▶ [TEXTO PROPORCIONADO]:
__________________________________________________

La objeción de conciencia y la negativa a brindar atención de salud reproductiva: un informe que examina la prevalencia, las consecuencias de salud y las respuestas normativas

Antecedentes: Global Doctors for Choice, una red transnacional de médicos defensores de la salud y los derechos reproductivos, comenzó a investigar el fenómeno de la negativa a prestar atención sanitaria por razones de conciencia debido a la cantidad creciente de informes de daños en todo el mundo. Este informe examina la prevalencia y el impacto de dicha negativa y revisa los esfuerzos normativos realizados para equilibrar la conciencia individual, la autonomía en la toma de decisiones sobre asuntos reproductivos, la salvaguardia de la salud y la integridad profesional médica. Objetivos y estrategia de búsqueda: Este informe tiene como base diversos materiales científicos médicos, legales, éticos, sociales y de salud pública publicados entre 1998 y 2013 en inglés, francés, alemán, italiano, portugués y español. Es difícil obtener estimaciones de prevalencia, dado que no existe consenso sobre los criterios para describir el estatus de objetor ni una definición normalizada de la objeción de conciencia como práctica, y también porque los estudios utilizados tienen limitaciones de muestreo y otros problemas metodológicos. El informe analiza esa información y ofrece marcos de referencia lógicos para representar las consecuencias que supone para la salud y el sistema de salud la práctica de la objeción de conciencia a proporcionar servicios de aborto, tecnologías de reproducción asistida, tratamiento de anticoncepción en casos de riesgo de la salud materna y pérdida inevitable del embarazo, y diagnóstico prenatal. Y en último lugar se presenta la categorización de las respuestas legales y regulatorias, así como otras respuestas normativas a la práctica. Conclusiones: La evidencia empírica es esencial, dado que los diversos actores políticos responden con políticas o reglamentaciones para equilibrar las posiciones en conflicto. Es necesario realizar más investigación y capacitación en diversos contextos geopolíticos. Partiendo del doble compromiso con la propia conciencia y con la obligación de velar por la salud y los derechos de las pacientes, exhortamos a proveedores, profesionales sanitarios y asociaciones de salud pública a promover acciones que respondan a la práctica de la objeción de conciencia a prestar atención sanitaria y permitan salvaguardar la salud reproductiva, la integridad médica y las vidas de las mujeres.

__________________________________________________

▶ [DATOS DISPONIBLES]:
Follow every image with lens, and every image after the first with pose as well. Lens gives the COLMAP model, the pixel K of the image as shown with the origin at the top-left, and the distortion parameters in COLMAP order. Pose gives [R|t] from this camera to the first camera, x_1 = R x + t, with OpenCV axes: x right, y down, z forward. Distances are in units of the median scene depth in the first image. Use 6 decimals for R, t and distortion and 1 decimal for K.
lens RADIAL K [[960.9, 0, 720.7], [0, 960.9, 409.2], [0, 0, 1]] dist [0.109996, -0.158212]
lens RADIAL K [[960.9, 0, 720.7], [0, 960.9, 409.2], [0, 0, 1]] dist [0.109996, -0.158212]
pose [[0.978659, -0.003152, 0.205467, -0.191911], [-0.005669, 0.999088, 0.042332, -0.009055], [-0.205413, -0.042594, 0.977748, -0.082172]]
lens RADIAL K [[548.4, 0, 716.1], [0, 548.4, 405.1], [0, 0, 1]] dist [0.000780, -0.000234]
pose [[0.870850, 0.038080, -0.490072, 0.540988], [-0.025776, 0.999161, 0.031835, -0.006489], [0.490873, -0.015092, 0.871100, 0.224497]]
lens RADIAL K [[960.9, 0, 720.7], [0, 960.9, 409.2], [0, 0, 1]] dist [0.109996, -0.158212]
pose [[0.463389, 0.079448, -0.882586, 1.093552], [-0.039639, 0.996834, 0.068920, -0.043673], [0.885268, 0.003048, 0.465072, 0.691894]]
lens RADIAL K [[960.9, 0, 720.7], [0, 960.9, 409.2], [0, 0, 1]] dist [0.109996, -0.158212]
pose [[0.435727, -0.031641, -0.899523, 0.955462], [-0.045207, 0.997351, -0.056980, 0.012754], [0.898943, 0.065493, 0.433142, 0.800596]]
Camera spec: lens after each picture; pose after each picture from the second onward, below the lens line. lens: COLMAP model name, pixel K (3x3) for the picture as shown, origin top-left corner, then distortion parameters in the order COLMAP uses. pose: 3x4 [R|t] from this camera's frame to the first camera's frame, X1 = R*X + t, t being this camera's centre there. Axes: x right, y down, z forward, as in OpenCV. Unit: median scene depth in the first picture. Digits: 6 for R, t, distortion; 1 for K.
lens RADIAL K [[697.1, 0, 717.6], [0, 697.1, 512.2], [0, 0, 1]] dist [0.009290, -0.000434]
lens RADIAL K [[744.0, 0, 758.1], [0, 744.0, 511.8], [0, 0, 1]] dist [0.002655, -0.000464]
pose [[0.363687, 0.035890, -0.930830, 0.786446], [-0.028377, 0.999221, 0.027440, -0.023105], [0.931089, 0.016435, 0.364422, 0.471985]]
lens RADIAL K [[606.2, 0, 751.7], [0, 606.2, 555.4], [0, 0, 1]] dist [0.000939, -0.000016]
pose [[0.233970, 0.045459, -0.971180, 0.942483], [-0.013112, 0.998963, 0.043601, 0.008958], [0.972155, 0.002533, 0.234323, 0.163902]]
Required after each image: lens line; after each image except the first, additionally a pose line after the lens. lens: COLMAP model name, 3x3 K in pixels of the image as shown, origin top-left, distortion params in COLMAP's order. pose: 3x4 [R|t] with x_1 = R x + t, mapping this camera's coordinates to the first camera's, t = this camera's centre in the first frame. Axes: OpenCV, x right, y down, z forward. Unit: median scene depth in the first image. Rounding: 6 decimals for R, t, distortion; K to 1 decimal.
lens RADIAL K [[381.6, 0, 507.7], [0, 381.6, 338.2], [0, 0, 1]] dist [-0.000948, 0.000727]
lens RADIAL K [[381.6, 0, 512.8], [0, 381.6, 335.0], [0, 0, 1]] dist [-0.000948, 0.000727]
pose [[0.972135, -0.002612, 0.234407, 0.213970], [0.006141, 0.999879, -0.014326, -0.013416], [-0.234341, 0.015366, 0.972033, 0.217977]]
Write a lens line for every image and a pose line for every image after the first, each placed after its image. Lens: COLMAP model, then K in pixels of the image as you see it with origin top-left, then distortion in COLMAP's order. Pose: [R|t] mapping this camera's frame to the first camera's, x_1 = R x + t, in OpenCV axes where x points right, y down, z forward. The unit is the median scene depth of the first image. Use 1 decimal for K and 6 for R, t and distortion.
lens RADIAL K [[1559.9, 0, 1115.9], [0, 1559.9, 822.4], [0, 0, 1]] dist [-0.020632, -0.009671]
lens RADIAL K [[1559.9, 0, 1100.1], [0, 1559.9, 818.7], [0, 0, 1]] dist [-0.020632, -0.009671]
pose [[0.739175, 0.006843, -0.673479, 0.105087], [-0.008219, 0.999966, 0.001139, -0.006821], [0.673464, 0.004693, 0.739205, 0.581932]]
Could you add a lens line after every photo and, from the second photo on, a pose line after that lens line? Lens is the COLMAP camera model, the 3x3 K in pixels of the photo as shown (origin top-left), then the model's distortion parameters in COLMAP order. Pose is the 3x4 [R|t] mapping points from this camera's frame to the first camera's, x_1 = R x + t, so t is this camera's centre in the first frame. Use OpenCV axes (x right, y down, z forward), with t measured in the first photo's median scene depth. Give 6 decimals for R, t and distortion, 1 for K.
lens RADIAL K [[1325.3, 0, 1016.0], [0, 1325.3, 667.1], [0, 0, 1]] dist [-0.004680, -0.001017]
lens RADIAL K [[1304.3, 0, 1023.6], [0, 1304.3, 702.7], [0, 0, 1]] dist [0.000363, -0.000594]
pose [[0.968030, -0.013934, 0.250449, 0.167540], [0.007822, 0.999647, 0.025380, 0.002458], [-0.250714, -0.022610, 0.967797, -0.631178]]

__________________________________________________

▶ [TAREA 1]:
Enumere todos los idiomas en que se publicaron los materiales que sirven de base al informe, según el texto proporcionado.
▶ [TAREA 2]:
Indique si cada afirmación concuerda con el texto proporcionado. Responda sí o no y cite las palabras del texto que lo deciden.
(a) Global Doctors for Choice empezó a investigar la negativa a prestar atención sanitaria por el aumento de los informes de daños.
(b) Los materiales en que se basa el informe se publicaron entre 1998 y 2010.
(c) Existe una definición normalizada de la objeción de conciencia como práctica.
Base sus respuestas únicamente en el texto proporcionado.

▶ [RESPUESTA 1]:
Inglés, francés, alemán, italiano, portugués y español.

▶ [RESPUESTA 2]:
(a) Sí: "debido a la cantidad creciente de informes de daños en todo el mundo".
(b) No: "publicados entre 1998 y 2013".
(c) No: "no existe consenso sobre los criterios para describir el estatus de objetor ni una definición normalizada de la objeción de conciencia como práctica".